Subsierra, Debajo de la Sierra:
La unión de bodegas y viticultores de Rioja Alavesa y Rioja alta por un futuro sostenible de la Comarca.
Vitoria, 6 de noviembre – Presentación de la Asociación SUBSIERRA.
Entre Rioja Alavesa y Rioja Alta un grupo de bodegueros y viticultores han unido fuerzas para formar SUBSIERRA, una Asociación que refleja la rica tradición y el compromiso con el cultivo sostenible de la vid y la elaboración de vinos de calidad. Subsierra se ubica al cobijo de la Sierra Cantabria, en el margen izquierdo del río Ebro. Esta asociación está compuesta por ahora por ocho bodegas que, generación tras generación, han sabido mantener el amor y el legado por la elaboración de vino.
SUBSIERRA surge en 2024 con la ilusión compartida de sus miembros de conseguir un futuro optimista para las generaciones venideras. Esta unión se basa en valores como el respeto al territorio, la apuesta por bodegas de carácter familiar, el trabajo bien hecho y en la práctica de una viticultura ecológica que protege y realza la biodiversidad mientras se preservan las técnicas tradicionales.
Cada bodega dentro de SUBSIERRA aporta su propia historia y especialización en la elaboración de vinos de alta calidad. Bodegas como Artuke, ubicada en Baños de Ebro, buscan suelos con la pureza del concepto de terroir y apuestan por la recuperación de viñedos abandonados; o Bodegas Tierra en Labastida, que continúa la tercera generación de viticultores que trabajan por mantener viva la tradición vitivinícola y despertar vocaciones de “vignerores”. Carlos Sánchez en Labastida, se caracteriza por sus producciones limitadas y meticulosas, centrado en la viticultura ecológica. En Lapuebla de Labarca, Bodegas Loli Casado, han hallado el equilibrio entre la preservación de las tradiciones y la adopción de prácticas modernas y sostenibles; Bodegas Teodoro Ruiz Monje, de San Vicente de la Sonsierra, destaca por su trabajo artesanal tras cuatro generaciones; en Samaniego, Bodegas Amaren es un homenaje familiar con viñedos centenarios fomentando la biodiversidad; Bodegas Ostatu, también en Samaniego, continúan con una tradición de siglos atrás, centrando su esfuerzo en ofrecer la máxima calidad basados en una viticultura ecológica y con la mayoría de la producción certificada en EKo desde 2021. Finalmente, Bodegas Tentenublo, en Viñaspre (Lanciego), busca reavivar la producción vitivinícola artesanal.

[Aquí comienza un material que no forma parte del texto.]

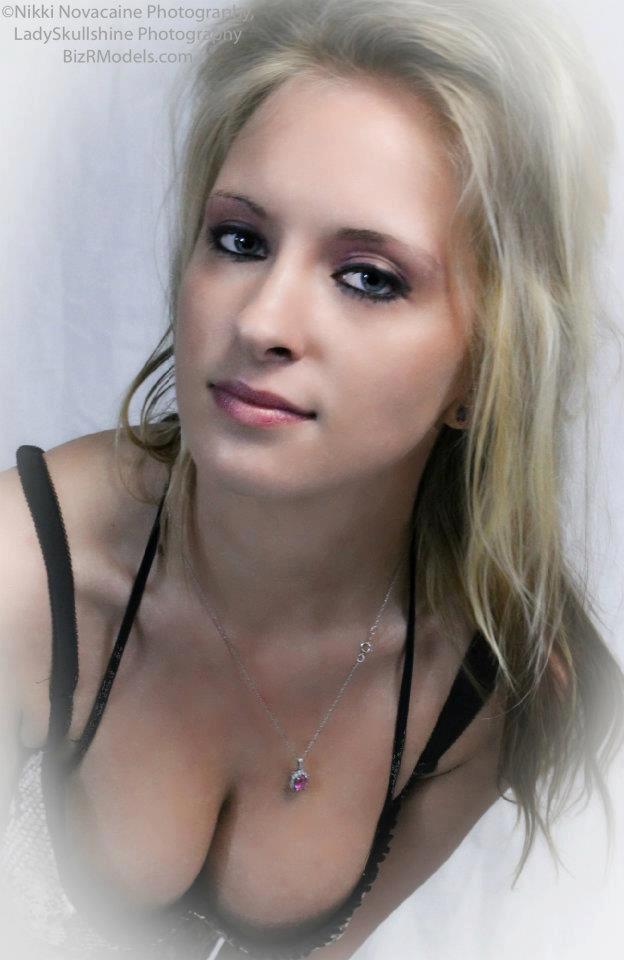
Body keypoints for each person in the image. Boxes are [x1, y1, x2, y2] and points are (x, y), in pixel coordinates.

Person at [1, 0, 623, 957]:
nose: (261, 320)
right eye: (240, 240)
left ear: (484, 369)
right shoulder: (25, 576)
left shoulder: (492, 687)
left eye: (369, 277)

Actualmente con 8 propiedades familiares, 318 hectáreas, 77 referencias de vino y 6 pueblos, la asociación defiende los valores de los pequeños productores, la recuperación del viñedo viejo y fomento de la biodiversidad, participar en el paisaje cultural de la región, asegurando un precio justo para sus productos y promoviendo la sostenibilidad en toda la cadena de valor.